Reading: Hands-On ML - Quick notes (Chapter 14 & 15)

👉 List of all notes for this book. IMPORTANT UPDATE Nov 18, 2024: I've stopped taking detailed notes from the book and now only highlight and annotate directly in the PDF files/book. With so many books to read, I don't have time to type everything. In the future, if I make notes while reading a book, they'll contain only the most notable points (for me).

Chapter 14 — Deep Computer Vision Using Convolutional Neural Networks (CNN)

Related notes: DL by DL.AI — Course 4: CNN , R-CNN & Fast R-CNN & Faster R-CNN & Mask R-CNN, TF by DL.AI — Course 2: CNN in TF

Good: [PDF] A guide to convolution arithmetic for deep learning + hình động của mấy hình. ← Tài liệu này giải thích về convolution, pooling, các thông số và các công thức arithmetic giữa các thông số (padding, strides,…)

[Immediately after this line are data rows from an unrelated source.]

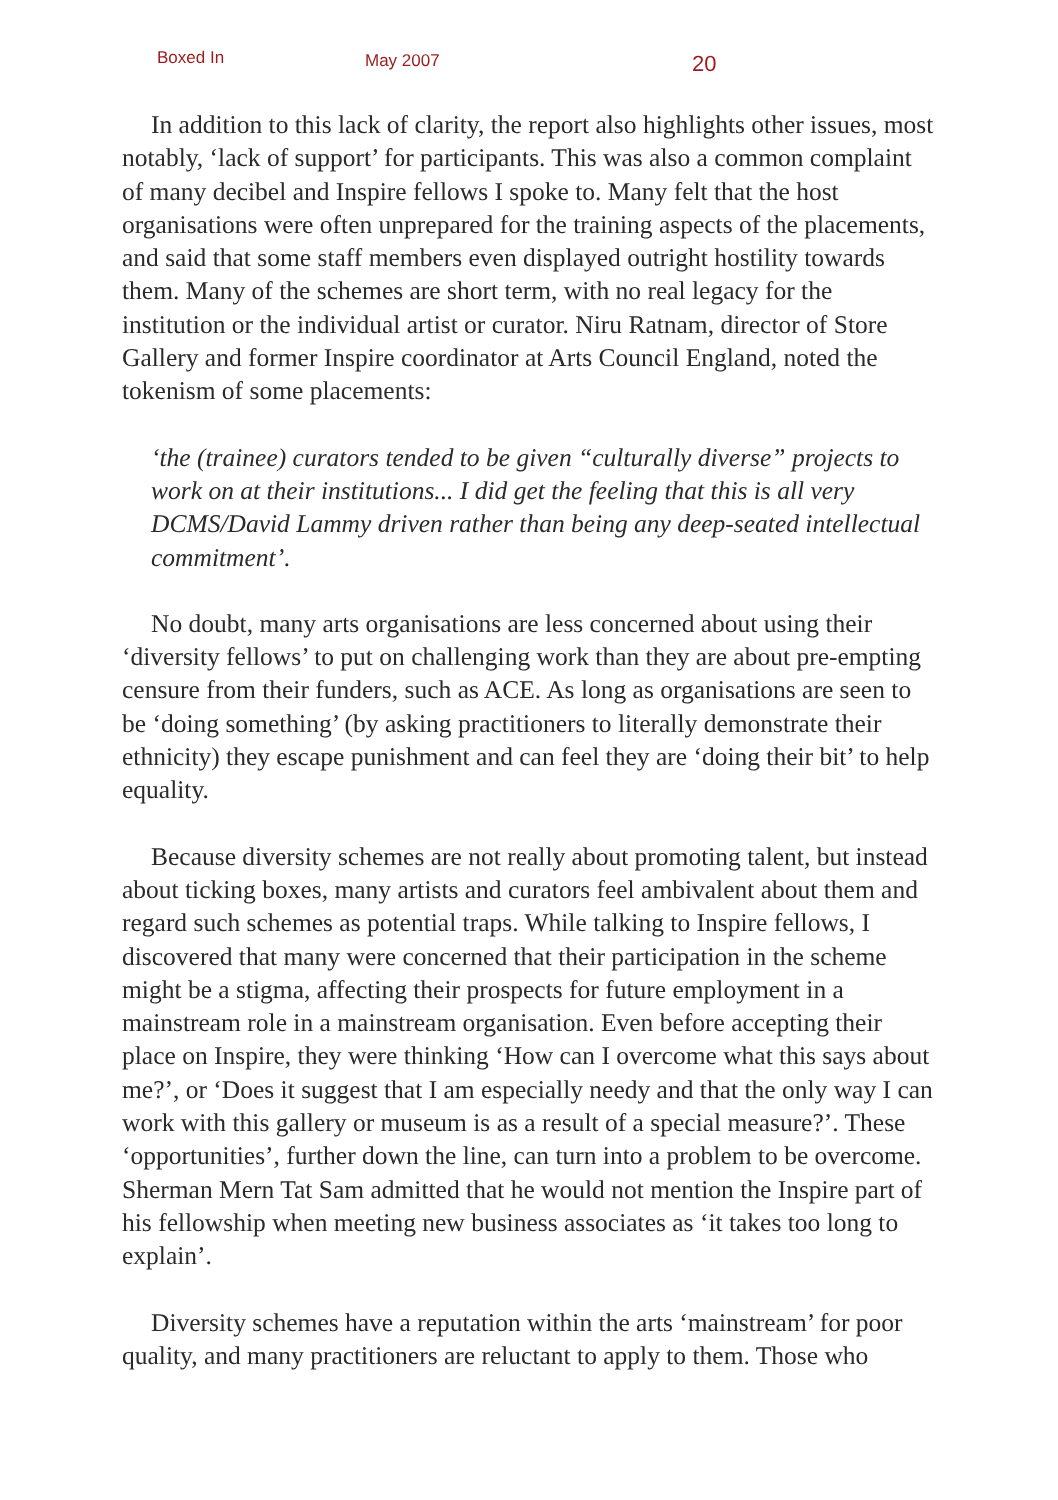Boxed In May 2007 20
In addition to this lack of clarity, the report also highlights other issues, most notably, ‘lack of support’ for participants. This was also a common complaint of many decibel and Inspire fellows I spoke to. Many felt that the host organisations were often unprepared for the training aspects of the placements, and said that some staff members even displayed outright hostility towards them. Many of the schemes are short term, with no real legacy for the institution or the individual artist or curator. Niru Ratnam, director of Store Gallery and former Inspire coordinator at Arts Council England, noted the tokenism of some placements:
‘the (trainee) curators tended to be given “culturally diverse” projects to work on at their institutions... I did get the feeling that this is all very DCMS/David Lammy driven rather than being any deep-seated intellectual commitment’.
No doubt, many arts organisations are less concerned about using their ‘diversity fellows’ to put on challenging work than they are about pre-empting censure from their funders, such as ACE. As long as organisations are seen to be ‘doing something’ (by asking practitioners to literally demonstrate their ethnicity) they escape punishment and can feel they are ‘doing their bit’ to help equality.
Because diversity schemes are not really about promoting talent, but instead about ticking boxes, many artists and curators feel ambivalent about them and regard such schemes as potential traps. While talking to Inspire fellows, I discovered that many were concerned that their participation in the scheme might be a stigma, affecting their prospects for future employment in a mainstream role in a mainstream organisation. Even before accepting their place on Inspire, they were thinking ‘How can I overcome what this says about me?’, or ‘Does it suggest that I am especially needy and that the only way I can work with this gallery or museum is as a result of a special measure?’. These ‘opportunities’, further down the line, can turn into a problem to be overcome. Sherman Mern Tat Sam admitted that he would not mention the Inspire part of his fellowship when meeting new business associates as ‘it takes too long to explain’.
Diversity schemes have a reputation within the arts ‘mainstream’ for poor quality, and many practitioners are reluctant to apply to them. Those who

CNNs are not restricted to visual perception: they are also successful at many other tasks, such as voice recognition and natural language processing

In NN, some neurons react only to images of horizontal lines, while others react only to lines with different orientations

Figure 14-1

An important milestone was a 1998 paper by Yann LeCun et al. that introduced the famous LeNet-5 architecture, which became widely used by banks to recognize handwritten digits on checks.

Why not simply use a deep neural network with fully connected layers for image recognition tasks? → big image → huge number of params → CNN solves this issue.

The most important building block of a CNN is the convolutional layer

Convolution

No padding and 1x1 strides

1x1 border zeros padding and 2x2 strides.

Zero padding: current layer has the same height and width as the previous layer → add zeros around the input.

Figure 14-3. Connections between layers and zero padding

Stride: the horizontal or vertical step size from one receptive field to the next.

Figure 14-4. Reducing dimensionality using a stride of 2

Filters = convolution kernels = kernels.

Feature map: a layer full of neurons using the same filter outputs a feature map, which highlights the areas in an image that activate the filter the most.

CNN has many feature maps

CNN vs FCN: The fact that all neurons in a feature map share the same parameters dramatically reduces the number of parameters in the model. Once the CNN has learned to recognize a pattern in one location, it can recognize it in any other location. In contrast, once a fully connected neural network has learned to recognize a pattern in one location, it can only recognize it in that particular location.

padding="valid" means no zero-padding

Some cases with padding and stride

Note that the height and width of the input images do not appear in the kernel’s shape

A convolutional layer performs a linear operation, so if you stacked multiple convolutional layers without any activation functions they would all be equivalent to a single convolutional layer, and they wouldn’t be able to learn anything really complex.

The convolutional layers require a huge amount of RAM. ← out-of-memory error, you can try reducing the mini-batch size

You only need as much RAM as required by two consecutive layers.

Pooling layers:

Their goal is to subsample (i.e., shrink) the input image in order to reduce the computational load, the memory usage, and the number of parameters (thereby limiting the risk of overfitting).
A pooling neuron has no weights.
A pooling layer typically works on every input channel independently, so the output depth (i.e., the number of channels) is the same as the input depth.
By inserting a max pooling layer every few layers in a CNN, it is possible to get some level of translation invariance at a larger scale.
Max pooling has downsides → dropping 75% of the input values. It preserves only the strongest features.
Average pooling layers used to be very popular, but people mostly use max pooling layers now, as they generally perform better.
Depthwise max pooling

Figure 14-11. Depthwise max pooling can help the CNN learn to be invariant (to rotation in this case)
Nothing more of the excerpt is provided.